Exercise details → Copy the lines of the entries below word for word, starting at the line that contains "Pour plus d’informations" and continuing through the last line of the entries, with both ends included.

Data section →
- Opening Delimiter -

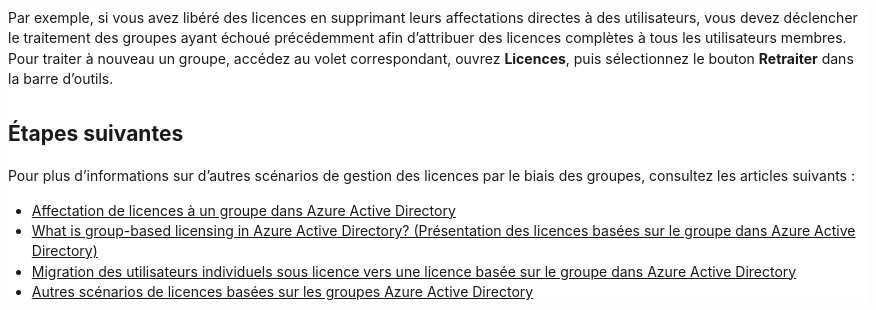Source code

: Par exemple, si vous avez libéré des licences en supprimant leurs affectations directes à des utilisateurs, vous devez déclencher le traitement des groupes ayant échoué précédemment afin d’attribuer des licences complètes à tous les utilisateurs membres. Pour traiter à nouveau un groupe, accédez au volet correspondant, ouvrez **Licences**, puis sélectionnez le bouton **Retraiter** dans la barre d’outils.

## <a name="next-steps"></a>Étapes suivantes

Pour plus d’informations sur d’autres scénarios de gestion des licences par le biais des groupes, consultez les articles suivants :

* [Affectation de licences à un groupe dans Azure Active Directory](licensing-groups-assign.md)
* [What is group-based licensing in Azure Active Directory? (Présentation des licences basées sur le groupe dans Azure Active Directory)](../fundamentals/active-directory-licensing-whatis-azure-portal.md)
* [Migration des utilisateurs individuels sous licence vers une licence basée sur le groupe dans Azure Active Directory](licensing-groups-migrate-users.md)
* [Autres scénarios de licences basées sur les groupes Azure Active Directory](licensing-group-advanced.md)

- Closing Delimiter -

Output →
Pour plus d’informations sur d’autres scénarios de gestion des licences par le biais des groupes, consultez les articles suivants :

* [Affectation de licences à un groupe dans Azure Active Directory](licensing-groups-assign.md)
* [What is group-based licensing in Azure Active Directory? (Présentation des licences basées sur le groupe dans Azure Active Directory)](../fundamentals/active-directory-licensing-whatis-azure-portal.md)
* [Migration des utilisateurs individuels sous licence vers une licence basée sur le groupe dans Azure Active Directory](licensing-groups-migrate-users.md)
* [Autres scénarios de licences basées sur les groupes Azure Active Directory](licensing-group-advanced.md)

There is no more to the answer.